Football Update: It’s unlikely one documenting his resurgence will be published soon.
In a sport where eye-catching headlines and heroic narratives are everything, Riyad Mahrez’s rejuvenation has slipped under the radar somewhat.
Mahrez is not a new face, he’s not leading his club to any trophies or landmarks, nor has he returned to his boyhood club.
However, his performances have nearly returned to the level that saw him drive Leicester City to the title, but this time in more testing circumstances.
Mahrez has bounced back from the set back the entire Leicester squad suffered last season to cement himself as one of the best creative players in the league.
What’s more, all of this has been at a mid-table side.
N’golo Kante and Danny Drinkwater got their moves, Jamie Vardy turned his chance down, but arguably the most instrumental of the quartet is still waiting for his.
Clubs were unwilling to meet the £45 million price-tag in the summer, which in hindsight looks a bargain.
Since then his attitude has been exemplary, in stark contrast to some of his Premier League colleagues.
Not a particularly outspoken or brattish individual, Mahrez has put his head down to consistently deliver phenomenal performances.
The numbers speak for themselves; with just over half the season gone, Mahrez has a combined 17 goals and assists.
Raheem Sterling and Mohammad Salah are the only midfielders in the league with a better output, and are rightly being touted as contenders for Player of the Year.
Predominantly playing on the right of a four-man midfield, with significantly more defensive responsibilities than his creative counterparts in the league, Mahrez has had a better final product than Christian Eriksen, Alexis Sanchez and David Silva.
This is some achievement, especially considering this is all for eighth placed Leicester City.
Mahrez isn’t afforded the same time and space on the ball, nor the same service as those previously mentioned, but is still registering better numbers.
Mahrez’s downturn in form last year can partly be attributed to problems any player bursting onto the scene has to face.
With personal accolades come increased pressure and more importantly scrutiny and analysis from defences.

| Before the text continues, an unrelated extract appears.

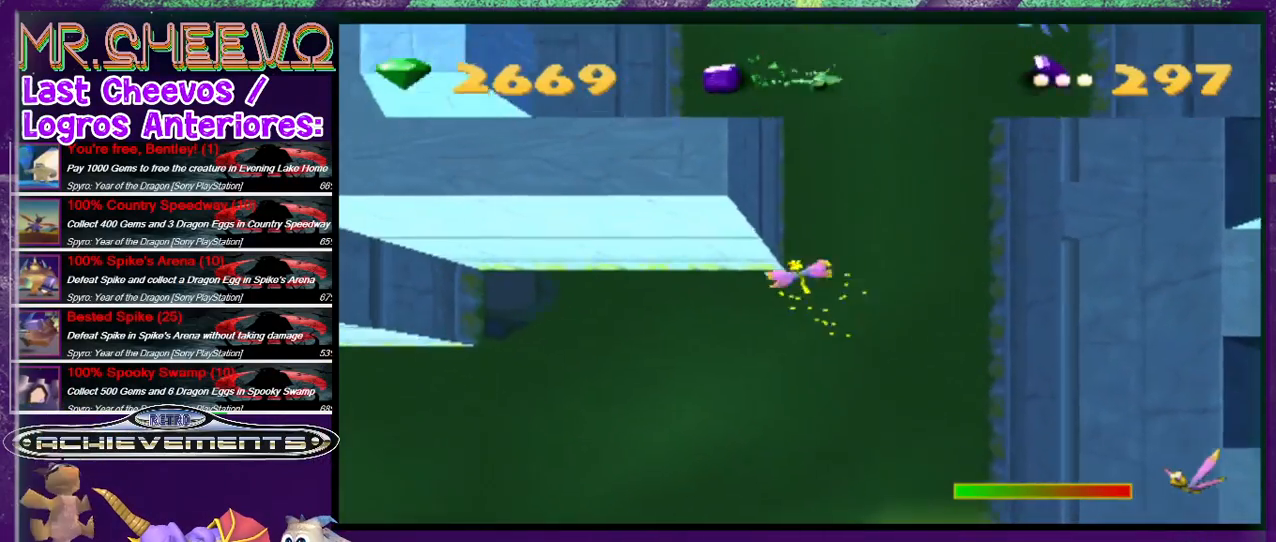
{"buttons": ["CIRCLE"], "events": [[33, "CIRCLE", "down"], [100, "DPAD_RIGHT", "up"], [100, "DPAD_UP", "up"]]}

Football is a constantly evolving game, and everyone – coaches, players, scouts – have to adapt in order to stay ahead, with the exception of Arjen Robben.
It’s in part the desire and ability to improve and adapt your game that produces quality players.
Mahrez is a player that loves to cut inside onto his left, and defenders cottoned onto that.
This is shown perfectly with his goal against Chelsea in 2015 which famously signalled the end for Mourinho.
Mahrez toys with Azpilicueta on the by-line with only one thing on his mind, shifting the ball onto his left foot to get a shot away.
He actually feints twice to do this, before finding enough space to fire it past Courtois at the third attempt.
Being the best player of the season means people pay attention, and focus more resources on combatting the threat.
With defenders doubling up on him now and showing him onto his left foot, Mahrez has had to expand his game to remain a threat.
He is now more comfortable taking his opponent on his right side, and often drifts into the middle of the pitch to offer the unpredictability defenders loathe.
The recent rumours linking Mahrez with a move to Liverpool seem to have cooled for now, but if it isn’t in this window, he will surely get his opportunity in the next.
A move to a top six club would afford him even more time and space on the ball, as defences would have to counter numerous attacking threats.
The statistics show he has registered fewer shots than the likes of Philippe Coutinho, Eriksen and Sanchez this season, and the prospect of functioning in an attacking trio alongside a higher calibre of player would only raise his goal threat.
With transfer fees spiralling upwards at an alarming rate, it would be a surprise to see Mahrez part for anything less than £50 million.
He has had a hand in 50% of Leicester’s goals this season, statistically making him more valuable to his side than Harry Kane and Mohamed Salah.
He has shown commendable loyalty to Leicester since joining them in the second tier, but neutrals can only hope that his refusal to orchestrate a move by any means necessary does not impede his chances of showcasing his full potential at a top six club.